One of the most well-known problems that belongs into the class of $\mathcal{NP}$-complete problems is the Travelling Salesman Problem. However, I fail to see why it is "so obviously" in $\mathcal{NP}$, as most resources on the internet claim. Let's gather what I know so far:
A decision problem is in $\mathcal{NP}$, if a "yes"-instance is verifyable in polynomial time.
This is an easy definition. E.g. I can see that for the decision problem "is $x$ the maximum of $x_1,\ldots,x_n$?", it is verifyable in $n$ steps whether the answer is correct.
Let's see the formulation of the Travelling Salesman Problem as a decision Problem.
For a simple graph $G$ with costs assigned to each edge, is there a hamiltonian cycle with total cost of at most $\lambda$?
I often read that a solution is verifyable as adding the costs of a tour has polynomial time complexity. The crux: we don't have a tour! We only have the information that there is a tour with total cost $\leq \lambda$.
In my understanding, a decision problem can't "return" the tour as well, so we can't just magically have one for which we just verify the sum of costs.
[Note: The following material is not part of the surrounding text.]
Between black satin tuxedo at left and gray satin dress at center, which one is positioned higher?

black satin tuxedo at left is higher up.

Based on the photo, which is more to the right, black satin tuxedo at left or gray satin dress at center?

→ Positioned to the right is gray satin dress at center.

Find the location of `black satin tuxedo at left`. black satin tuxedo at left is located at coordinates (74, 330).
That leaves me with the question "Is there a way to construct a tour with a certain value in polynomial time?"
OR
"Is my definition of $\mathcal{NP}$ incorrect?"
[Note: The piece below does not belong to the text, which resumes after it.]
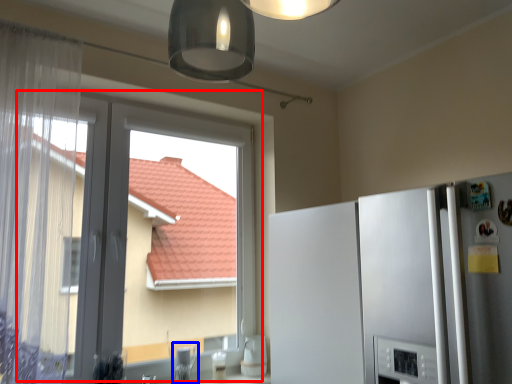
Question: Which object appears farthest to the camera in this image, window (highlighted by a red box) or appliance (highlighted by a blue box)?

Choices:
 (A) window
 (B) appliance

Answer: (B)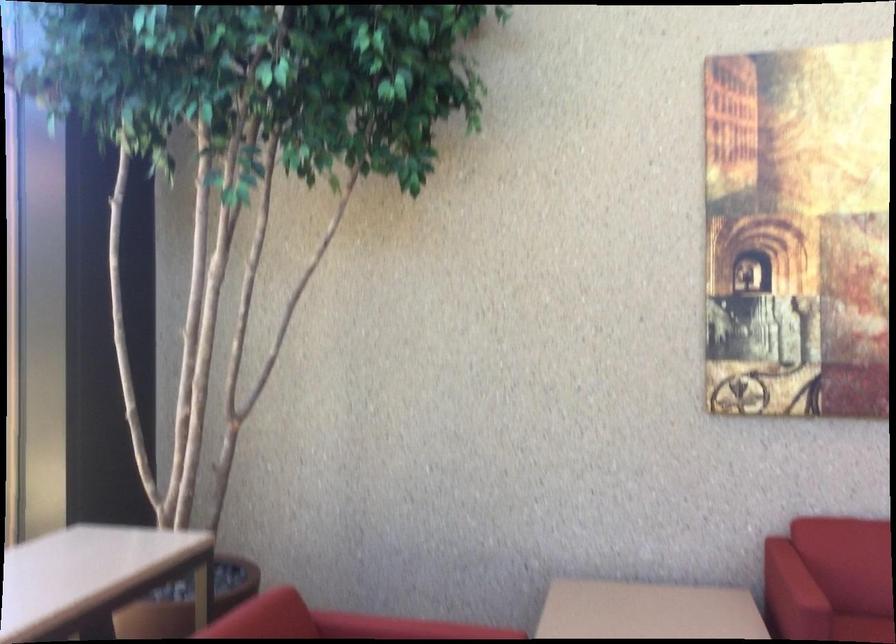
A language $\def\L{{\mathcal L}}\L$ is in $\def\NP{{\mathscr N\!\!\mathscr P}}\NP$ if there is a nondeterministic turing machine $M$ that correctly decides $\L$ in polynomial time. This means that, given any string $s$, $M$ decides in polynomial time whether $s\in \L$. (Actually it only has to semidecide, but we can ignore that here.)
For a decision problem, say travelling salesman (TS), we define a language $\def\Lts{\L_{TS}}\Lts$ to consist of all pairs $(n, G)$ where $n$ is a bound on the tour length and $G$ is a (suitably encoded) graph with a tour of length at most $n$. Then the decision problem for $\Lts$ is: given some string, is it:
This language $\Lts$ is in $\NP$ if there is a nondeterministic turing machine $M$ which, given a string, decides this question in polynomial time. This is exactly what we mean when we say that $\Lts\in\NP$.
Now it is true that there is such an $M$. It works as you expect, by nondeterministically "guessing" a permutation of the vertices and then checking (in polynomial time) whether this permutation forms a tour that satisfies the bound.
At this point it should be clear where your confusion lies: $M$ is not verifying a solution to the decision problem; it is verifying whether a proposed string $s$ is an element of the language $\Lts$. To do this, it is sufficient to find, in polynomial time, an acceptable tour for the given graph $G$ and bound $n$ that are specified by $s$. The decision problem is in $\NP$ because $M$ can verify a proposed (or nondeterministically guessed) tour in polynomial time.
I strongly suggest that instead of depending on Wikipedia or other "popular" accounts, which are prone to this sort of confusion, that you read the first chapter or two of Michael R. Garey and David S. Johnson Computers and Intractibility: A Guide to the Theory of NP-Completeness (W.H. Freeman and Company, 1979).